I have long loved NPR in its various forms via local college stations - not just for Click and Clack or WhaddayaKnow? etc but also for balanced news, guests, articles and interesting debate. But lately I'm having more and more difficulty.You know the stereotype of the NPR listener: an EV-driving, Wordle-playing, tote bag–carrying coastal elite. It doesn’t precisely describe me, but it’s not far off. I’m Sarah Lawrence–educated, was raised by a lesbian peace activist mother, I drive a Subaru, and Spotify says my listening habits are most similar to people in Berkeley . . . It’s true NPR has always had a liberal bent, but during most of my tenure here, an open-minded, curious culture prevailed. We were nerdy, but not knee-jerk, activist, or scolding.
In recent years, however, that has changed. Today, those who listen to NPR or read its coverage online find something different: the distilled worldview of a very small segment of the U.S. population.

> **Data listing**:
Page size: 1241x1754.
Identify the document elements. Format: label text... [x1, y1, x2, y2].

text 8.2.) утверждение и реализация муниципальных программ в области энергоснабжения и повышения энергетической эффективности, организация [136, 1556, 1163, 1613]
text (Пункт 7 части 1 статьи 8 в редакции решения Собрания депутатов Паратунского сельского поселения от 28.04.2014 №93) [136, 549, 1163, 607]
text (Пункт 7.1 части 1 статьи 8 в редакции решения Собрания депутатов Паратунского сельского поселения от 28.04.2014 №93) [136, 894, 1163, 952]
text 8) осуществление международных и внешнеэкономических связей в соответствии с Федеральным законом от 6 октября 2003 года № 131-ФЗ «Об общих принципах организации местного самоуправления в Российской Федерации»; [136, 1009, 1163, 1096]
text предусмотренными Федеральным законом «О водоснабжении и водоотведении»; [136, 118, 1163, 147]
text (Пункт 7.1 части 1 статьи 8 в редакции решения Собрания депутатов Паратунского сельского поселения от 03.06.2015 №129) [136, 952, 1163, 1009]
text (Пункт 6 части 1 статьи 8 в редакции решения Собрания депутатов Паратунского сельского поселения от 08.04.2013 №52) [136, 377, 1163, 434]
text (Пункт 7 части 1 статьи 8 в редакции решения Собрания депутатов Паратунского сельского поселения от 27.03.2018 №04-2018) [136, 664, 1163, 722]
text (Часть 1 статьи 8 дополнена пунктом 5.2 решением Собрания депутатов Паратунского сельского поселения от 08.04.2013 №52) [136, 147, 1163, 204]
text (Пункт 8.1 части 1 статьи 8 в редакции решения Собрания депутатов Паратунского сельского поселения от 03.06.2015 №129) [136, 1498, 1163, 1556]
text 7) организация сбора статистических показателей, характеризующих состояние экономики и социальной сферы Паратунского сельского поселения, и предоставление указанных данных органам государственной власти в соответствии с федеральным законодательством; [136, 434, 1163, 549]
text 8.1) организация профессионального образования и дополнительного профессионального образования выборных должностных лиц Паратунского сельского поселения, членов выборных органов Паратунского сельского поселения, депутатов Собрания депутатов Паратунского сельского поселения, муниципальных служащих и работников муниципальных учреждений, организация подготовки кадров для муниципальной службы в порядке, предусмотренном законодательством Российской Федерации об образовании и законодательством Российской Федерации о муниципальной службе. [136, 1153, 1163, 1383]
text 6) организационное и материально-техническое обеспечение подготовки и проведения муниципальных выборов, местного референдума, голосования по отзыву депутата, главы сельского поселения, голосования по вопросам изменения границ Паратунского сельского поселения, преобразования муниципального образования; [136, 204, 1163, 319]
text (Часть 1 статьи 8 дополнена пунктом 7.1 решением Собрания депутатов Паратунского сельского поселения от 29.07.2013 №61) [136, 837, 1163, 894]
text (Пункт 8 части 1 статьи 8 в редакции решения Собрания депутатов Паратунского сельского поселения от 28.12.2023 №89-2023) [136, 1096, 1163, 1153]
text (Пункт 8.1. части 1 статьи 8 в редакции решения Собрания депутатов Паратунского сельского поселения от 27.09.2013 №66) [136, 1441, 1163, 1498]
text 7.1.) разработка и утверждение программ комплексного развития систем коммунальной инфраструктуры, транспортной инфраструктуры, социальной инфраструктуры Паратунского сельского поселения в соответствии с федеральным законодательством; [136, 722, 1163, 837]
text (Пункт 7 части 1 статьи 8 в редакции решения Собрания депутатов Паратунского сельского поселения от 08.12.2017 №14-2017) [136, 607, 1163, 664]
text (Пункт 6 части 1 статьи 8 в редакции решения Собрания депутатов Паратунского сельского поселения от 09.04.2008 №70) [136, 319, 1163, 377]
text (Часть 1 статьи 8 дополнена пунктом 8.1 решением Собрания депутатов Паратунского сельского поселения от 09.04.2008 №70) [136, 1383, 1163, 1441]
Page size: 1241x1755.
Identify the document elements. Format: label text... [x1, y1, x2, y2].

> **Exercise A**: From the piece about NPR, list every trait that makes up the stereotype of the NPR listener.
> **Exercise B**: Pick up the piece about NPR after its final sentence and carry it forward.

> **Exercise response A**:
EV-driving
Wordle-playing
tote bag–carrying
coastal elite

> **Exercise response B**:
It seems I can hardly switch on without some homosexual, identity changing, pronoun challenged person being the main star. Their views, their books, their perspective, how they are right and everyone else is wrong . . . it's an endless drumbeat. So I can turn it off and that's that - no problem. [Yeah, you can dismiss my distaste for this shit however you like. And I do admire how successfully this splinter faction is dictating social change and correct thinking]
But now this chap Uri is turning NPR in for distortion of news (and ignoring the incorrect political line in investigating matters) whether it's Trump (asshole) and Russia, Covid or Hunter. And I'm reconsidering my donation.